Продолжите отрывок о принципах поэтического письма, начав сразу после его последней фразы.

### [ПРЕДОСТАВЛЕННЫЙ ОТРЫВОК]
***

Продолжая список принципов, следует вывести еще один:

отрицать выделенные традицией начала и концы стихотворных, логических и эмоциональных периодов, по возможности стирая их так, чтобы и первые, и вторые напоминали обрывки текста, случайно выдернутого из несравнимо большего контекста. Этакое бесконечное письмо, нигде не начинающееся, неизвестно когда начавшееся и никогда уже не заканчивающееся, потому что не знает, как. Очевидно, так и держат мысль в узде, наблюдая природные законы как абсолютные и превышающие человеческое восприятие и понимание… И если уж идти до конца, то вменяется в обязанность разучиться изъясняться общеупотребительными формулами, во всём выбирая собственный путь изложения. А если путь этот не слишком совершенен, пусть уж остаётся, как есть. Не сходить же с тропы.

Выходит, язык в поэзии – не главное?! А что же тогда? Умозаключать о тончайших взаимосвязях сущего, словно бы моделируя процессы изначального творения, будто бы говоря изначальному создателю: «я понимаю… если не то, откуда что взялось и как оно длится, то как одно из взявшихся внутренне рифмуется с другим почти таким же, и всё же отстоящим от него на самое значительное семантическое и функциональное расстояние».

Пустое… Солнце уходит. Скоро с моря потянет

и освежит глаза, как тряпкой в вине смоченной,

что с углём схожи или дымящимся мясом вепря.

***

### [ПРЕДОСТАВЛЕННЫЕ СТРОКИ]
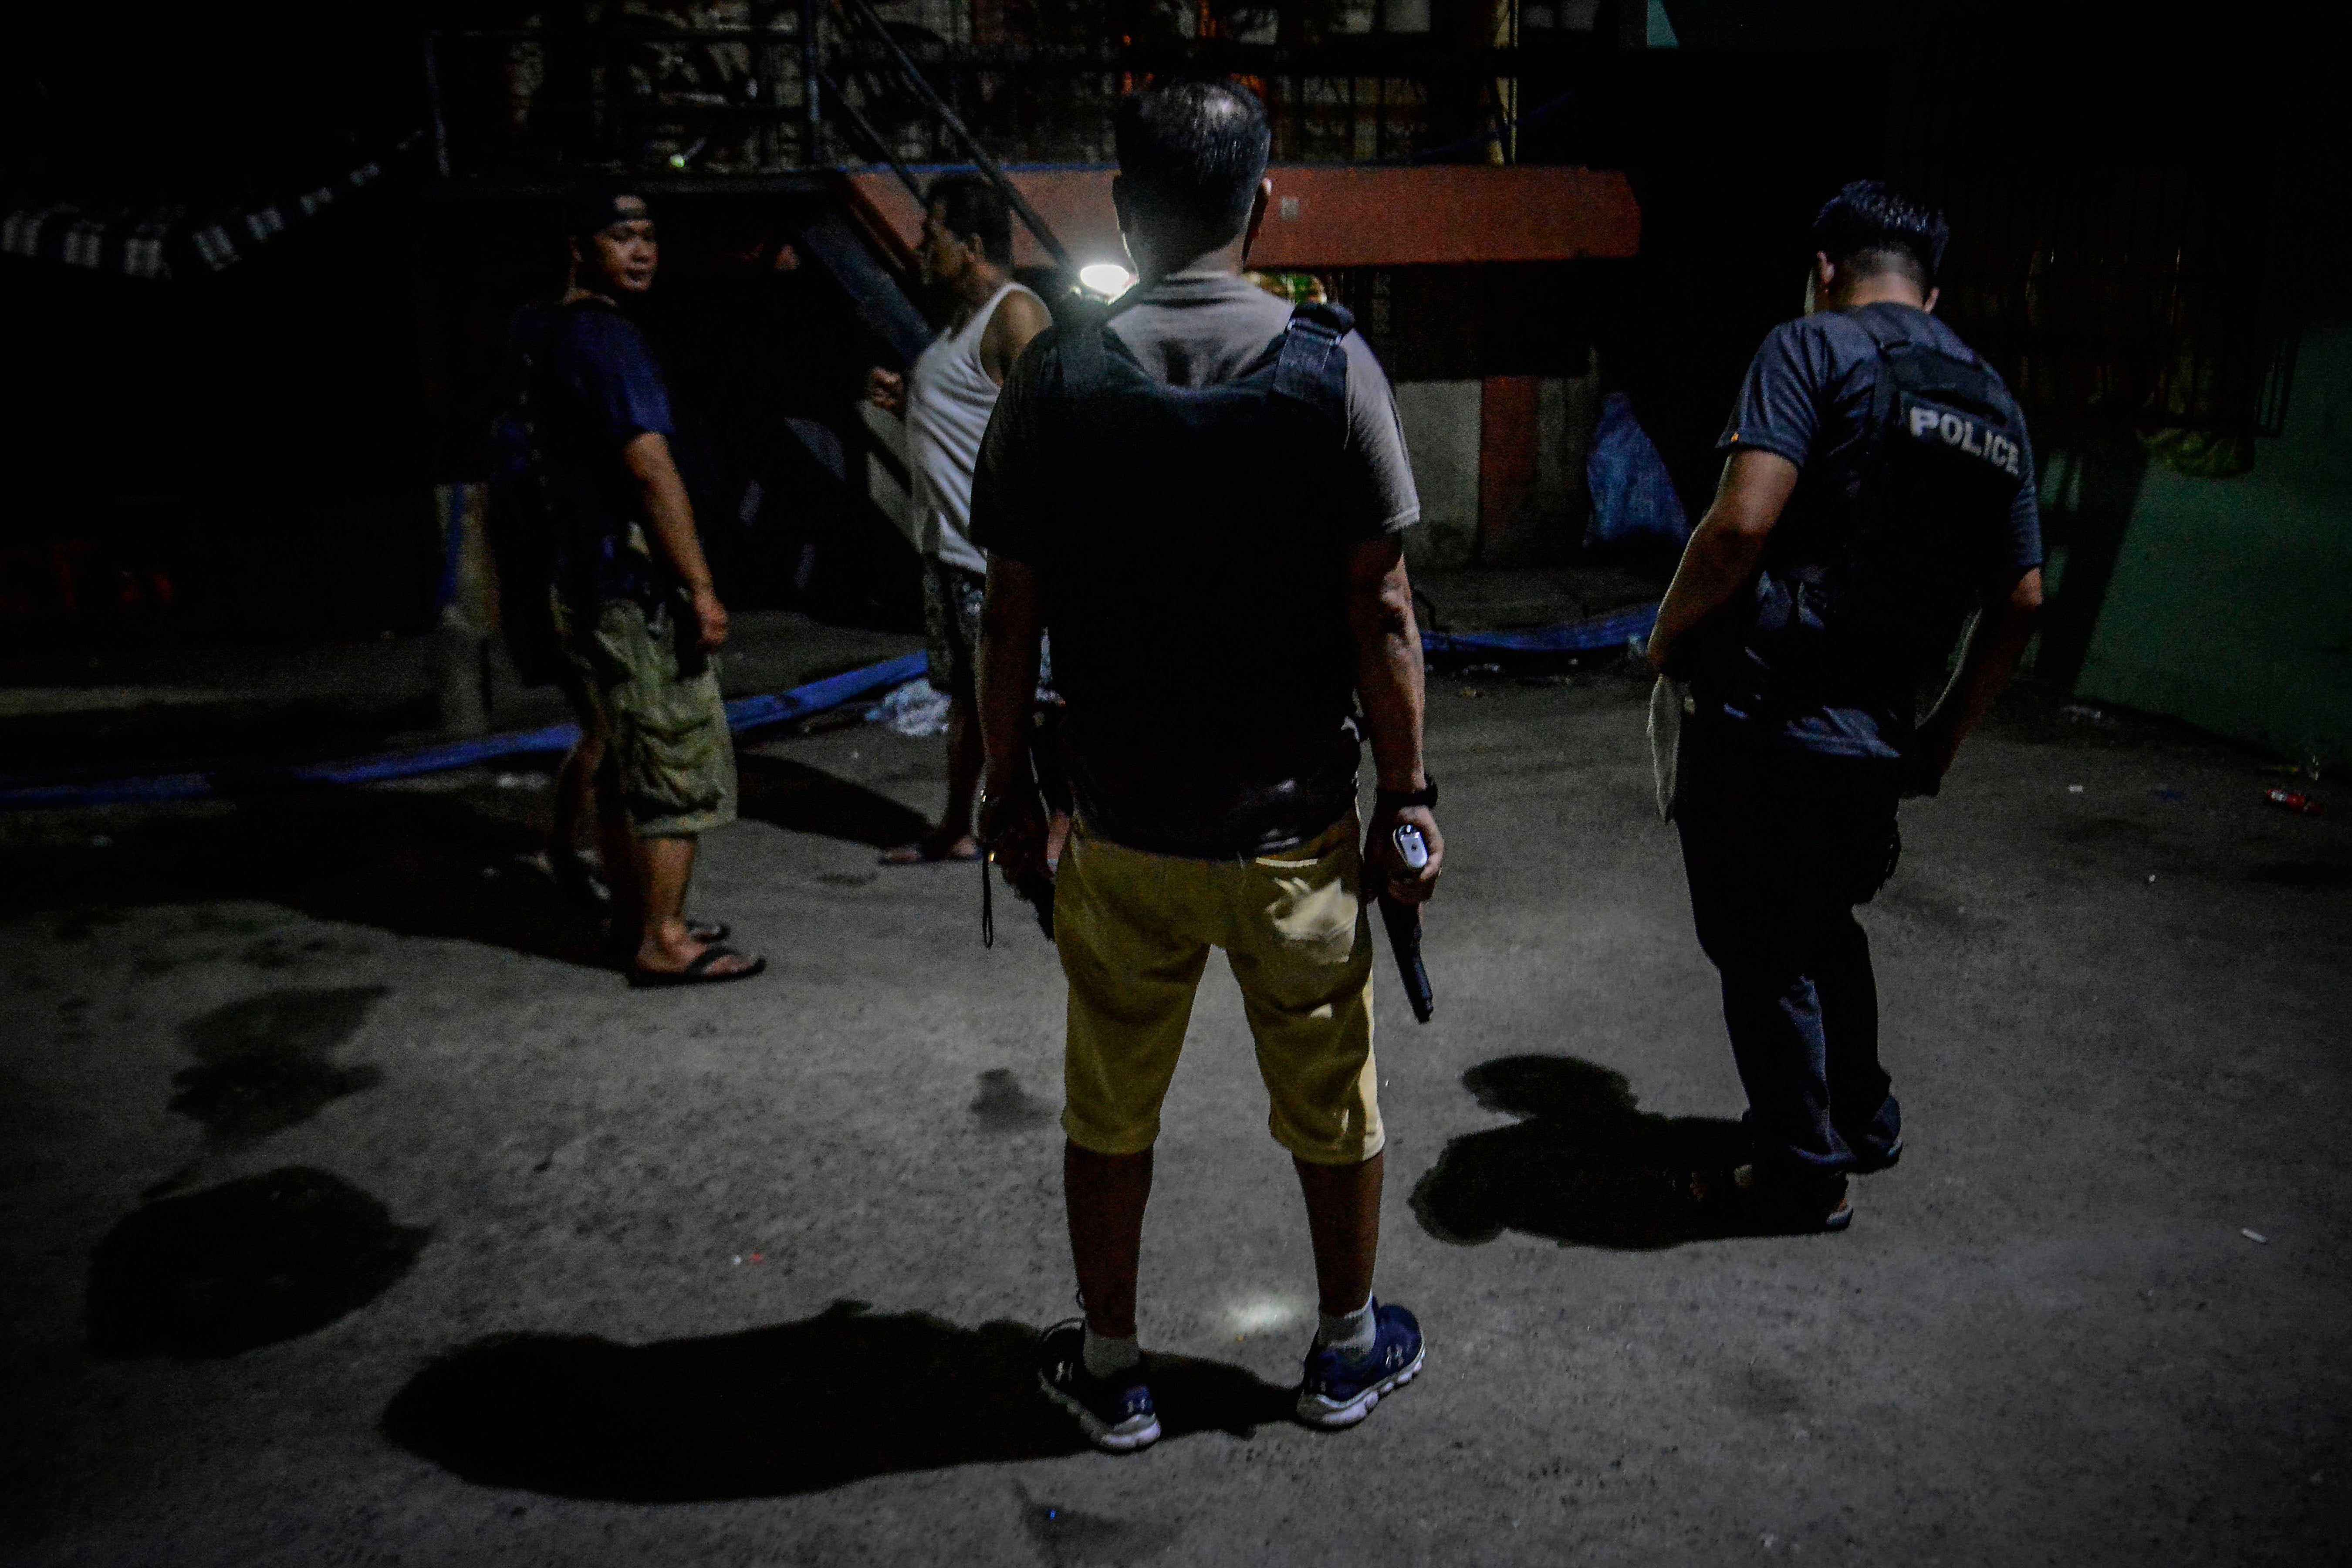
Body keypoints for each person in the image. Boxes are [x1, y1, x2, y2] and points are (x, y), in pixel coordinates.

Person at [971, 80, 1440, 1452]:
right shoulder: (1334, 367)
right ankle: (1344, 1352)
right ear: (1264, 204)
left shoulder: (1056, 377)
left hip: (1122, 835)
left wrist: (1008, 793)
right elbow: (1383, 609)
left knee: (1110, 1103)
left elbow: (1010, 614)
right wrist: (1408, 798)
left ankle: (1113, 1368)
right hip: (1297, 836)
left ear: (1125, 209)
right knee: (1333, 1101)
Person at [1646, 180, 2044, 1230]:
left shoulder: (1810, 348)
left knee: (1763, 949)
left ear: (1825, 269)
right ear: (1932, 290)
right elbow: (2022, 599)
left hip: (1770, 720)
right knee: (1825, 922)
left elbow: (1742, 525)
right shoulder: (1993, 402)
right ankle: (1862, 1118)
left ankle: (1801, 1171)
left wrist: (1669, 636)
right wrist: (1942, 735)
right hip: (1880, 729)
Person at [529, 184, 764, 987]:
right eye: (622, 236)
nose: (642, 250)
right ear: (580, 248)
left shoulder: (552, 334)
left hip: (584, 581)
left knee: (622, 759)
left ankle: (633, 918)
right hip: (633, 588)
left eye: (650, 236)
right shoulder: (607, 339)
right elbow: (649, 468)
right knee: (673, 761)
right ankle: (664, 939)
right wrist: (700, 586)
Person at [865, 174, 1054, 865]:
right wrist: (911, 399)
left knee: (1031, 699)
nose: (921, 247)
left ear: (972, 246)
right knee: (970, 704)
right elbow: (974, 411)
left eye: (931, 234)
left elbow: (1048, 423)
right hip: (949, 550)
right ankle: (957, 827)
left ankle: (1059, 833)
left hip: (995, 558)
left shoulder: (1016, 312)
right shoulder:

***

### [ОТВЕТ НА ЗАДАНИЕ]
Помнишь? В одно мгновенье, заведя древко за локоть,

уже помраченной и мокрой медью вспарывать брюхо

от самой глотки, где храп морозен,

до паха в клещах впившихся.

Запах крови. Он рос из хруста

раздираемых ребер, греха не ведал, с пасленом мешаясь,

с духом чобра. А сухость ела горло после долгого бега,

и сухожилия ныли под плектром боли.

И тише рокот пластался в плавниках отрогов.

Пот катился по спинам тех, кто не так удачлив,

вслед псам кто стлался, смыкаясь с гулом дубов,

вскипающих идущей грозою.

Гром заслышав, вырвать печень единым взмахом.

Листвой, в горсть содранной, отереть грязь с бедер,

колен, живота, сведеного судорогой снежной.

Фтия милая, помнишь? −

дороги, ремень заскорузлый сандалии,

мох в муравьиных низинах.

Да что же помнить то, чем ты стал на глазах моих,

разъедаемых дымом? Жижа.

Горючие хлопья сажи на жирных губах Гекаты.

тяжелы герои богам, коротка забава их с ними,

и, представь, никакой прохлады. Медлит винное море.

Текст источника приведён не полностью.